We can also use Microservice technology, as containers (ex: Kubernetes), and framework (ex : play, spring boot) to build a Business “Facade”. This facade can expose Backend Business Services as REST APIs, helping APIzation of Backend applications, for instance on a data platform or over monolithic applications. We could use this Backend Business Facade to implement APIs with an enterprise canonical format and expose these “Backend APIs” on API Management solutions.
Microservice technology can also be used to build integration services in order to implement APIs docking on Backend Business Services. The idea is to replace the ESB solution by “Integration Microservices” relying on a microservice architecture. We can use Apache Camel Framework, or Ballerina WSO2 Solution to implement integration Microservices. So, we can expose on API Gateway, APIs that are directly relying on Backend Services.

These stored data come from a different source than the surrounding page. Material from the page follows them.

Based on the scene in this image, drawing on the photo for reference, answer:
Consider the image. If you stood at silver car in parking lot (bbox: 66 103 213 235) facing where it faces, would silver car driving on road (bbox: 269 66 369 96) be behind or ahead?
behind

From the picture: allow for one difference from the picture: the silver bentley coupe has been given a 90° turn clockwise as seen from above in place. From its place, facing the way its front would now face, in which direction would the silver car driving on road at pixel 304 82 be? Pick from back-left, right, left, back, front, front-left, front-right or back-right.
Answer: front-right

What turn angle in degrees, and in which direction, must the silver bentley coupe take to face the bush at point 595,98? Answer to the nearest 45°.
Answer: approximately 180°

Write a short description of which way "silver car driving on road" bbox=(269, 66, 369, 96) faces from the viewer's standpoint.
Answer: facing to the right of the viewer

In this way, an API Product Owner using API Swaggers on an API gateway and Microservices containers, can deploy APIs in full autonomy without depending on a centralized team (especially ESB), becoming more agile.

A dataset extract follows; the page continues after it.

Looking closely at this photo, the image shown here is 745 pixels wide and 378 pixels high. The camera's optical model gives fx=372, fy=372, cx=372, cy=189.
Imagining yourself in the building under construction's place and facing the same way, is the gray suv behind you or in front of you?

By default, a microservice can be deployed on any server. However, containers have become the best way to run Microservices because they encapsulate a lightweight runtime, presenting a consistent software environment that can follow the Microservices from the developer’s desktop, to testing and to final production deployment. Additionally, containers can run on physical or virtual machines and are multi-cloud ready.
Of course, as soon as several applications get split into Microservices, the Information System has to cope with a lot of Microservices. This requires a specific resource and routing management.

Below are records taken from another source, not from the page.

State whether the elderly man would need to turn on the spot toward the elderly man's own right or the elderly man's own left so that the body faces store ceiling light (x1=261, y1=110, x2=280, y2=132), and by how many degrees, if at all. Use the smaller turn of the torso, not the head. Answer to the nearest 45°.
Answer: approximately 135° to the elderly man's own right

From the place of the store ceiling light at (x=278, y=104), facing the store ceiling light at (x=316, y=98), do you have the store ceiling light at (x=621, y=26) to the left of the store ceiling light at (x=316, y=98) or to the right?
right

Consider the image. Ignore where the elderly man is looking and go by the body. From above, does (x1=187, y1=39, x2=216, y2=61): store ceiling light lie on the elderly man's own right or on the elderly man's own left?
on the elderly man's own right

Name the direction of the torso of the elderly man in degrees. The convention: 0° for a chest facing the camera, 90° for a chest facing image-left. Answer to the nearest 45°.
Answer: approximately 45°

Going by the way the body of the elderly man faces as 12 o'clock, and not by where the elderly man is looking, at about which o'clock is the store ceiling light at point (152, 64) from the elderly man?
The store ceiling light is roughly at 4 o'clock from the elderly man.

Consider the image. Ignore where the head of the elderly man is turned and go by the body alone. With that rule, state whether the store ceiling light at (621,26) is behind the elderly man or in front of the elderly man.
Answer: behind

> Service Mesh is the way to control how different services of an application can share data with one another. Unlike other systems used to manage such communications, a service mesh is a dedicated infrastructure layer built right into the applications.
A Service Mesh is oriented toward service-to-service communication (East-West) while API Management is focused on North-South interactions. A Service Mesh proposes to offload the communication logic from Microservices, by relying on a network of proxies (sidecars). A sidecar is a component that can be onboarded in a microservice in order to manage http communication layer in coordination with the Service Mesh.
A Service Mesh can then provide capabilities to route requests between micro-services with resilience (circuit breaking, retries and timeouts, fault injection, load balancing, failover), and observability functions to locate dysfunctions (metrics, monitoring, distributed logging and tracing).
However, a Service Mesh is not a distributed ESB. A Service Mesh doesn’t implement the integration logic between Microservices (ex: connectivity, pub/sub, orchestration). Consequently, each microservice has to be designed in order to implement the integration logic, becoming a “Smart Endpoint”. It may also call messaging services playing the role of “Dumb Pipes” for asynchronous (pub/sub) use cases.
Companies deploying API Management can see that the historical integration layer of their Information System may ask themselves how to answer future agility and scalability stakes. The APIzation of their backends leads to a lot of Microservices. The ESB on which they invested a lot in the past is not agile enough. They could consider using the mix of capabilities offered by a Service Mesh with integration framework and message bus to develop their Microservices. The issue in this context is to choose the best solution mix and deployment patterns according to one’s context, as well as the most efficient granularity and role for each service.